* Provided data:
******************************

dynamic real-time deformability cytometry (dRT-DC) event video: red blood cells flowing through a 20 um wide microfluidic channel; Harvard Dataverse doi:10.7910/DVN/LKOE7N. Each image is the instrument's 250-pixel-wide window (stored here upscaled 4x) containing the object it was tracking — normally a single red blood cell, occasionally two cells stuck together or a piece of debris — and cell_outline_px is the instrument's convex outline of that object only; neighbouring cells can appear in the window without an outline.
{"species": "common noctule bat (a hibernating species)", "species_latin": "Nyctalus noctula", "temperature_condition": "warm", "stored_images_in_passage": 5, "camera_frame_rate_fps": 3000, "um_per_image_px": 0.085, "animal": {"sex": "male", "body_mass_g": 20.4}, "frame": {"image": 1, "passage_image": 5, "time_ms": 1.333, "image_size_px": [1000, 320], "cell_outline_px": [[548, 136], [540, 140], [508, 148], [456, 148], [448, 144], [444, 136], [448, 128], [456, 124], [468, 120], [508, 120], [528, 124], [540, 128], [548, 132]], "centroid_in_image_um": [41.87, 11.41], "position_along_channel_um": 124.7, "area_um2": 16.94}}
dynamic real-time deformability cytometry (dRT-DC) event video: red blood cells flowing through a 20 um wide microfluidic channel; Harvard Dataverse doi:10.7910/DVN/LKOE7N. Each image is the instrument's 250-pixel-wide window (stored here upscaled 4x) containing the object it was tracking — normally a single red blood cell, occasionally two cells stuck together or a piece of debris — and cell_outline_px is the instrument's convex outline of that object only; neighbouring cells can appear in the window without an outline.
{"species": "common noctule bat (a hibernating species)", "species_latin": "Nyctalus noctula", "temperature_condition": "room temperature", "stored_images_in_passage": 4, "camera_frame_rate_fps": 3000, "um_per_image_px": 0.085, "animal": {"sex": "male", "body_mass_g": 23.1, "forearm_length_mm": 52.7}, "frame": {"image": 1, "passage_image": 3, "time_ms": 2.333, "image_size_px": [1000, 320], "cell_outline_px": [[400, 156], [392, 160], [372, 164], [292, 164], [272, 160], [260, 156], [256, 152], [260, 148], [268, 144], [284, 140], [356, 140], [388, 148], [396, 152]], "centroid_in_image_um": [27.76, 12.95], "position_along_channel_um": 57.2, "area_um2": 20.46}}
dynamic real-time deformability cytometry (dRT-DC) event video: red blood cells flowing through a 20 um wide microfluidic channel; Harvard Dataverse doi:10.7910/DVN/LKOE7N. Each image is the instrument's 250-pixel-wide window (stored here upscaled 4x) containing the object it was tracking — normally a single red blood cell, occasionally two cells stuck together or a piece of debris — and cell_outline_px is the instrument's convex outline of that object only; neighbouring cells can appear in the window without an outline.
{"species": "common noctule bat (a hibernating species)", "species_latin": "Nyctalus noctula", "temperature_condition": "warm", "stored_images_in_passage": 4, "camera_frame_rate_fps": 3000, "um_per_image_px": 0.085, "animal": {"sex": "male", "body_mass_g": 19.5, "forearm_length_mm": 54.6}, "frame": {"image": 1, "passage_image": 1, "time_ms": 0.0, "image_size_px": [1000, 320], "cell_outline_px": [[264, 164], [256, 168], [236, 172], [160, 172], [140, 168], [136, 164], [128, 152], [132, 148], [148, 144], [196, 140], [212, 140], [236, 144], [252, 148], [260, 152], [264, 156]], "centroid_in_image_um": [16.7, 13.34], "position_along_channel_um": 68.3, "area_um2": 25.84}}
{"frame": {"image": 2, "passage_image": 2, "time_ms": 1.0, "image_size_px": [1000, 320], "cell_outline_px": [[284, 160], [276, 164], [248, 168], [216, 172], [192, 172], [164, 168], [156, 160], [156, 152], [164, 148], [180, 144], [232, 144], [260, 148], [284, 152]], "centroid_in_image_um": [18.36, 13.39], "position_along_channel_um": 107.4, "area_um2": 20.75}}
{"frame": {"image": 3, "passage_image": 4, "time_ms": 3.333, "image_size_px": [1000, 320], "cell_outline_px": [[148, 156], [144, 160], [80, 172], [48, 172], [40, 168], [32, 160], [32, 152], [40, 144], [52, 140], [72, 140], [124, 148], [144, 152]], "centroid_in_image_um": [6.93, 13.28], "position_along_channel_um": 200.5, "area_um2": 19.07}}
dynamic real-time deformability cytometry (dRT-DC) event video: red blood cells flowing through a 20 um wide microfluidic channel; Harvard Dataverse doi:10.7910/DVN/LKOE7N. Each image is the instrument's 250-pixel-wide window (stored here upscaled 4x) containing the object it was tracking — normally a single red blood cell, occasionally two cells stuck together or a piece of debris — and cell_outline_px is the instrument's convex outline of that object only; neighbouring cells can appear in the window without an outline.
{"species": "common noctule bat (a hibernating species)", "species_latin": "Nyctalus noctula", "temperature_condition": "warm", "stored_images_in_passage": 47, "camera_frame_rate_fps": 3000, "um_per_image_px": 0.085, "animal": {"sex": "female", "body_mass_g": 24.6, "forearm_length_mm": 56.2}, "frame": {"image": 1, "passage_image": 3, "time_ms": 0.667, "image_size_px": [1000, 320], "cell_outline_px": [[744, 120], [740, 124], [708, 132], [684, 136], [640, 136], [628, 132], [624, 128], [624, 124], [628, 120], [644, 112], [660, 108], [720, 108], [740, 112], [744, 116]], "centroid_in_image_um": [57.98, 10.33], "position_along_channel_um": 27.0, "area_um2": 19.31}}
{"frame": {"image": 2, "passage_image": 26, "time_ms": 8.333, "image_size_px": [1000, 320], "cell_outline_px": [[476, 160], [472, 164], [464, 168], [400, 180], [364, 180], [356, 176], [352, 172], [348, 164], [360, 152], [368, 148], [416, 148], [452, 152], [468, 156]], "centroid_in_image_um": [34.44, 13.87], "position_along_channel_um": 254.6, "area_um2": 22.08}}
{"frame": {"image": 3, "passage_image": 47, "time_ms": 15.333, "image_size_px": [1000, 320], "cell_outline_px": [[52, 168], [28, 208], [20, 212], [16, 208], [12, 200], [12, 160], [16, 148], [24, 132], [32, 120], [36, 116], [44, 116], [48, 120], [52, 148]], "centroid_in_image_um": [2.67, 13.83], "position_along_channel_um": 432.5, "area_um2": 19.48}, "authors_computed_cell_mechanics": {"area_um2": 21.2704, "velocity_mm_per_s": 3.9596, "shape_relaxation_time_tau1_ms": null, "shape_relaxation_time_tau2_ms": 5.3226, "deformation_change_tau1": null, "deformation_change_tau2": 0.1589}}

******************************

* Required task: Your task is to retype all the records above with nothing left out.

* Exercise answer:
dynamic real-time deformability cytometry (dRT-DC) event video: red blood cells flowing through a 20 um wide microfluidic channel; Harvard Dataverse doi:10.7910/DVN/LKOE7N. Each image is the instrument's 250-pixel-wide window (stored here upscaled 4x) containing the object it was tracking — normally a single red blood cell, occasionally two cells stuck together or a piece of debris — and cell_outline_px is the instrument's convex outline of that object only; neighbouring cells can appear in the window without an outline.
{"species": "common noctule bat (a hibernating species)", "species_latin": "Nyctalus noctula", "temperature_condition": "warm", "stored_images_in_passage": 5, "camera_frame_rate_fps": 3000, "um_per_image_px": 0.085, "animal": {"sex": "male", "body_mass_g": 20.4}, "frame": {"image": 1, "passage_image": 5, "time_ms": 1.333, "image_size_px": [1000, 320], "cell_outline_px": [[548, 136], [540, 140], [508, 148], [456, 148], [448, 144], [444, 136], [448, 128], [456, 124], [468, 120], [508, 120], [528, 124], [540, 128], [548, 132]], "centroid_in_image_um": [41.87, 11.41], "position_along_channel_um": 124.7, "area_um2": 16.94}}
dynamic real-time deformability cytometry (dRT-DC) event video: red blood cells flowing through a 20 um wide microfluidic channel; Harvard Dataverse doi:10.7910/DVN/LKOE7N. Each image is the instrument's 250-pixel-wide window (stored here upscaled 4x) containing the object it was tracking — normally a single red blood cell, occasionally two cells stuck together or a piece of debris — and cell_outline_px is the instrument's convex outline of that object only; neighbouring cells can appear in the window without an outline.
{"species": "common noctule bat (a hibernating species)", "species_latin": "Nyctalus noctula", "temperature_condition": "room temperature", "stored_images_in_passage": 4, "camera_frame_rate_fps": 3000, "um_per_image_px": 0.085, "animal": {"sex": "male", "body_mass_g": 23.1, "forearm_length_mm": 52.7}, "frame": {"image": 1, "passage_image": 3, "time_ms": 2.333, "image_size_px": [1000, 320], "cell_outline_px": [[400, 156], [392, 160], [372, 164], [292, 164], [272, 160], [260, 156], [256, 152], [260, 148], [268, 144], [284, 140], [356, 140], [388, 148], [396, 152]], "centroid_in_image_um": [27.76, 12.95], "position_along_channel_um": 57.2, "area_um2": 20.46}}
dynamic real-time deformability cytometry (dRT-DC) event video: red blood cells flowing through a 20 um wide microfluidic channel; Harvard Dataverse doi:10.7910/DVN/LKOE7N. Each image is the instrument's 250-pixel-wide window (stored here upscaled 4x) containing the object it was tracking — normally a single red blood cell, occasionally two cells stuck together or a piece of debris — and cell_outline_px is the instrument's convex outline of that object only; neighbouring cells can appear in the window without an outline.
{"species": "common noctule bat (a hibernating species)", "species_latin": "Nyctalus noctula", "temperature_condition": "warm", "stored_images_in_passage": 4, "camera_frame_rate_fps": 3000, "um_per_image_px": 0.085, "animal": {"sex": "male", "body_mass_g": 19.5, "forearm_length_mm": 54.6}, "frame": {"image": 1, "passage_image": 1, "time_ms": 0.0, "image_size_px": [1000, 320], "cell_outline_px": [[264, 164], [256, 168], [236, 172], [160, 172], [140, 168], [136, 164], [128, 152], [132, 148], [148, 144], [196, 140], [212, 140], [236, 144], [252, 148], [260, 152], [264, 156]], "centroid_in_image_um": [16.7, 13.34], "position_along_channel_um": 68.3, "area_um2": 25.84}}
{"frame": {"image": 2, "passage_image": 2, "time_ms": 1.0, "image_size_px": [1000, 320], "cell_outline_px": [[284, 160], [276, 164], [248, 168], [216, 172], [192, 172], [164, 168], [156, 160], [156, 152], [164, 148], [180, 144], [232, 144], [260, 148], [284, 152]], "centroid_in_image_um": [18.36, 13.39], "position_along_channel_um": 107.4, "area_um2": 20.75}}
{"frame": {"image": 3, "passage_image": 4, "time_ms": 3.333, "image_size_px": [1000, 320], "cell_outline_px": [[148, 156], [144, 160], [80, 172], [48, 172], [40, 168], [32, 160], [32, 152], [40, 144], [52, 140], [72, 140], [124, 148], [144, 152]], "centroid_in_image_um": [6.93, 13.28], "position_along_channel_um": 200.5, "area_um2": 19.07}}
dynamic real-time deformability cytometry (dRT-DC) event video: red blood cells flowing through a 20 um wide microfluidic channel; Harvard Dataverse doi:10.7910/DVN/LKOE7N. Each image is the instrument's 250-pixel-wide window (stored here upscaled 4x) containing the object it was tracking — normally a single red blood cell, occasionally two cells stuck together or a piece of debris — and cell_outline_px is the instrument's convex outline of that object only; neighbouring cells can appear in the window without an outline.
{"species": "common noctule bat (a hibernating species)", "species_latin": "Nyctalus noctula", "temperature_condition": "warm", "stored_images_in_passage": 47, "camera_frame_rate_fps": 3000, "um_per_image_px": 0.085, "animal": {"sex": "female", "body_mass_g": 24.6, "forearm_length_mm": 56.2}, "frame": {"image": 1, "passage_image": 3, "time_ms": 0.667, "image_size_px": [1000, 320], "cell_outline_px": [[744, 120], [740, 124], [708, 132], [684, 136], [640, 136], [628, 132], [624, 128], [624, 124], [628, 120], [644, 112], [660, 108], [720, 108], [740, 112], [744, 116]], "centroid_in_image_um": [57.98, 10.33], "position_along_channel_um": 27.0, "area_um2": 19.31}}
{"frame": {"image": 2, "passage_image": 26, "time_ms": 8.333, "image_size_px": [1000, 320], "cell_outline_px": [[476, 160], [472, 164], [464, 168], [400, 180], [364, 180], [356, 176], [352, 172], [348, 164], [360, 152], [368, 148], [416, 148], [452, 152], [468, 156]], "centroid_in_image_um": [34.44, 13.87], "position_along_channel_um": 254.6, "area_um2": 22.08}}
{"frame": {"image": 3, "passage_image": 47, "time_ms": 15.333, "image_size_px": [1000, 320], "cell_outline_px": [[52, 168], [28, 208], [20, 212], [16, 208], [12, 200], [12, 160], [16, 148], [24, 132], [32, 120], [36, 116], [44, 116], [48, 120], [52, 148]], "centroid_in_image_um": [2.67, 13.83], "position_along_channel_um": 432.5, "area_um2": 19.48}, "authors_computed_cell_mechanics": {"area_um2": 21.2704, "velocity_mm_per_s": 3.9596, "shape_relaxation_time_tau1_ms": null, "shape_relaxation_time_tau2_ms": 5.3226, "deformation_change_tau1": null, "deformation_change_tau2": 0.1589}}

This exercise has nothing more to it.